Cascade: OpenAI Vision → Tesseract OCR → manual

(Or Claude in place of OpenAI.) Per-scan cost is rounding-error small; quality is best-in-class.

Cascade: Ollama vision → OpenAI Vision → Tesseract OCR → manual

Tries local first (free, private). Falls back to OpenAI for the ~5–10% of passes Ollama struggles on (hand-stamped, low-contrast, unusual layouts). Total cost stays in the cents-per-year range for a typical user.

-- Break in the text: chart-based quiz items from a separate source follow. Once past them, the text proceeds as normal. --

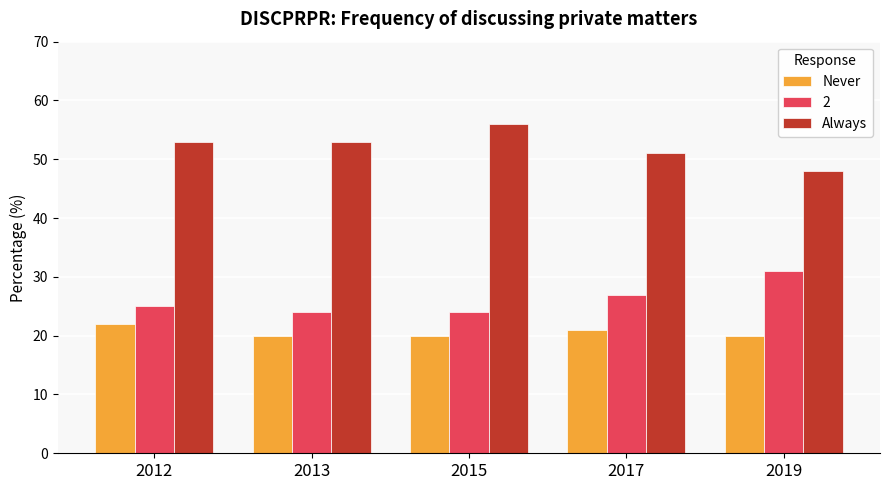

Rank the series by their average value, from lowest to highest.

Never, 2, Always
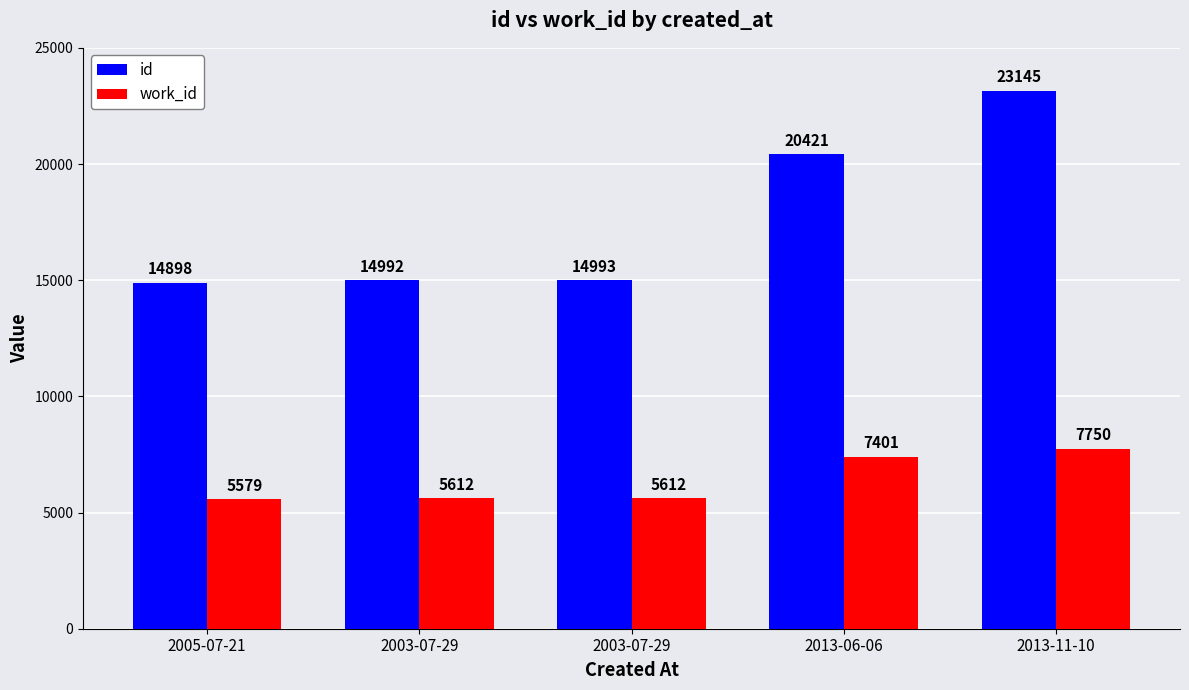

What is the minimum value shown in the chart?

5579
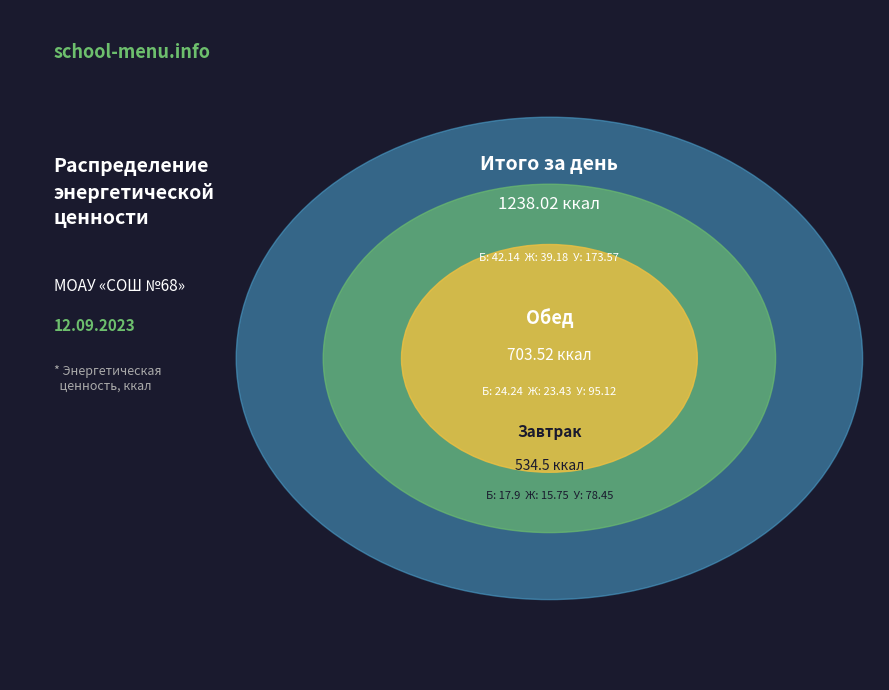

How much of the chart is everything except Обед?

43.2%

Cascade: OpenAI Vision → Tesseract OCR → manual

Skip Ollama entirely. No 5 GB model, no 4 GB RAM cap. Pi-friendly. Pay a couple cents per year in API costs.

Every parser receives the raw boarding-pass image — base64 encoded, ~50 KB to ~2 MB depending on resolution.

Nothing else leaves your network for that scan. Your name, your other flights, your TravStats credentials — none of that is visible to the parser. After extraction, you see the result on the review screen and confirm before anything saves.